There is some further testimony of this same witness to the effect that he said to appellant, if he was in appellant’s place and wanted to tell the truth, he would do so and throw himself on the mercy of the court, for, if the court saw fit, he might get a reduction of sentence.

There is also evidence tending to show that before any questions were asked appellant, he was advised, “that he had a right to refuse to answer questions if the answers would tend to incriminate him.”

We have no statement from appellant as to what took place at that time, and we will draw no inferences; but it is safe to say the Fire Marshal was acting under the statute authorizing him to “investigate as to the origin and circumstances” of the particular fire in question. §7441h Burns’ Supp. 1921, Acts 1917 p. 429, §4. Such investigations are, in form, not unlike preliminary examinations before a magistrate, and are of a judicial character. Hence it is essential that a confession before such, officer “be made of the free will of the party, and with full and perfect knowledge of the nature and consequences of the confession.” 1 Greenleaf, Evidence (15th ed.) §216. While the evidence in the instant case, aside from the confession, was clearly sufficient to warrant a conviction, yet the manner in which the case was handled by the Fire Marshal takes it close to the border line requiring a reversal. However, the satisfactory character of the evidence after excluding that contested would justify us in adopting the theory that the decision is so clearly right that it ought not to be disturbed, even though the action of the Fire Marshal was-questionable.
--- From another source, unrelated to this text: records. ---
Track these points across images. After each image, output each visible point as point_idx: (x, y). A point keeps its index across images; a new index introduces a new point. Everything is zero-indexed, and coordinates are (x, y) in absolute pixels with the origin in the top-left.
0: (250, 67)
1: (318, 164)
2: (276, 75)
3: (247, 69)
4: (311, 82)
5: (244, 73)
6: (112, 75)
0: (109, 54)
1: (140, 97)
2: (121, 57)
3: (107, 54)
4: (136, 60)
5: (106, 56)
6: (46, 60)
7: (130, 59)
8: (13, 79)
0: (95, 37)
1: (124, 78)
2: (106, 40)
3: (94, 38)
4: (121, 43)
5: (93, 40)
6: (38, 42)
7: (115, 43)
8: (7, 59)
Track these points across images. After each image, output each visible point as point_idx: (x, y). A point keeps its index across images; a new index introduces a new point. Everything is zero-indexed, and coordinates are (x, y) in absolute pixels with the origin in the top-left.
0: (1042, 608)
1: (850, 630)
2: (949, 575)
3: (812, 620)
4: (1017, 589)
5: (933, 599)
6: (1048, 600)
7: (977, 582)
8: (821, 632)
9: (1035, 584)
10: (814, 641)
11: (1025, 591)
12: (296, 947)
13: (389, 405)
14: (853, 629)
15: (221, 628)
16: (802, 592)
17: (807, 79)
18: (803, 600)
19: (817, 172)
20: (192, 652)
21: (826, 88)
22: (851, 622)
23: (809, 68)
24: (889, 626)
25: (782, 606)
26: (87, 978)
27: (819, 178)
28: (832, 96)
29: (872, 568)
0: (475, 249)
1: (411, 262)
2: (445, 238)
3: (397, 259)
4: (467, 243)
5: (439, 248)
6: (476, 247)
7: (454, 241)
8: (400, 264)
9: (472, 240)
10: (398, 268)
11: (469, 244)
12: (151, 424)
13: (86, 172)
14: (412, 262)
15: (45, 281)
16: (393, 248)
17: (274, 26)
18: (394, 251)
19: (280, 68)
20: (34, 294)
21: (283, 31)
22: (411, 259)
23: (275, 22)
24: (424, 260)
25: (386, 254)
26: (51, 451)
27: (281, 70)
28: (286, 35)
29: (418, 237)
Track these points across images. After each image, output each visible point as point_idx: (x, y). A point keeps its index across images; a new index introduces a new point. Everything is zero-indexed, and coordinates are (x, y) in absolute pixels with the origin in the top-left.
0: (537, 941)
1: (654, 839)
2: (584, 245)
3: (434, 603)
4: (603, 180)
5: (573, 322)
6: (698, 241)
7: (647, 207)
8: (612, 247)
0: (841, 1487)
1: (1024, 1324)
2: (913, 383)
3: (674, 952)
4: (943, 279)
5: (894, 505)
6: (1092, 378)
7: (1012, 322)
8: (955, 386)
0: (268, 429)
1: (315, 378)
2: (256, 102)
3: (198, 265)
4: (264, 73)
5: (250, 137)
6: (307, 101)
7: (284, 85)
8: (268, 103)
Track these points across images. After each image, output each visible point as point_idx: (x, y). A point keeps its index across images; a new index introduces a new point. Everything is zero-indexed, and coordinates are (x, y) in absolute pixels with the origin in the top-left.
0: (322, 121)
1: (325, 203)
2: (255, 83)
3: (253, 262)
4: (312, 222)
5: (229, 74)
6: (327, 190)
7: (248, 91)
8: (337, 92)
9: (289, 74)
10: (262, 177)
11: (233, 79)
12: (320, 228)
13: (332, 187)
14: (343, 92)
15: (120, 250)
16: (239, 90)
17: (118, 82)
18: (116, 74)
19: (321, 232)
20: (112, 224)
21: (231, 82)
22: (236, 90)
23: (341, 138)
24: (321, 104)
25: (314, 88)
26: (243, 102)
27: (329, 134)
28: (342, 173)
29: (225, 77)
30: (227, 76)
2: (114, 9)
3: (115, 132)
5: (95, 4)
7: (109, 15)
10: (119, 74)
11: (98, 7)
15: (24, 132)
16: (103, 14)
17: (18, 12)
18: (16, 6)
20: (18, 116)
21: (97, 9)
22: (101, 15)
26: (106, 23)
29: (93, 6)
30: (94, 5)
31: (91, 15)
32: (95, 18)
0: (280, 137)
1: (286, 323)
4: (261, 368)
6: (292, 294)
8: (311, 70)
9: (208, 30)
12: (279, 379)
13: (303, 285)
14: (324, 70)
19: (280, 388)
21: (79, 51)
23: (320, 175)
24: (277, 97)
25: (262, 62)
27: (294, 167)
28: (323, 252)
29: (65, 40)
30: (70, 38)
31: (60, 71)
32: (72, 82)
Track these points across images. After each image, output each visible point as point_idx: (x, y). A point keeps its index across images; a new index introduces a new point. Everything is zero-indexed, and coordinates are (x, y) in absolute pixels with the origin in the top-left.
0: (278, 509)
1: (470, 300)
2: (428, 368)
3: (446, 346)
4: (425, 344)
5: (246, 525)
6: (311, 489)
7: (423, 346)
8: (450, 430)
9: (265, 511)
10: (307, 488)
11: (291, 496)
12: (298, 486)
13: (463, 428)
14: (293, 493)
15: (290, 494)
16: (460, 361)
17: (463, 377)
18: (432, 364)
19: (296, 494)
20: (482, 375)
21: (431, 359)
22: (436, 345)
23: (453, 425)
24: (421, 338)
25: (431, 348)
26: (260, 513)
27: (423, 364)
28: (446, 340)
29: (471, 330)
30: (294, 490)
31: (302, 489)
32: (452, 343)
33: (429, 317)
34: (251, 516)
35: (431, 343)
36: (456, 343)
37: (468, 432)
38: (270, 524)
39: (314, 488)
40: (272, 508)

Hay v. State (1912), 178 Ind. 478, Ann. Cas. 1915C *194135; Indiana, etc., Development Co. v. Newcomb (1916), 184 Ind. 250.

The further contention of appellant that §4 of the act of 1917, §7441h Burns’ Supp. 1921, supra, amending §8 of an act approved March 12, 1913, Acts 1913 p. 556, is unconstitutional and void for the reason, as construed by appellant, that it requires a witness to give incriminating testimony or evidence without granting him immunities or privileges, as provided by Art. 1, §14, of our Constitution.

This might be a very serious question, if from the evidence we could say that appellant was clearly within the purview of the procedure pointed, out by §8 as amended, supra. State v. Enochs (1879), 69 Ind. 314; Bedgood v. State (1888), 115 Ind. 275. We agree with appellant that his presence before the Fire Marshal was compulsory, and as to the effect of that part of the statute with reference to the disobeying of a subpoena, and other processes for the attendance of witnesses, in this case is unimportant, as the warrant took the place of all such processes; but we cannot agree that the evidence conclusively shows a state of facts from which it can be said that appellant, as a party or as a witness, was required to testify either for or against himself, contrary to his own volition. Therefore, as we are now advised, it will be unnecessary in this case to pass upon the constitutionality of §4 of the amendment act, §7441h Burns’ Supp. 1921, supra.

Finding no error in the record, the judgment is affirmed.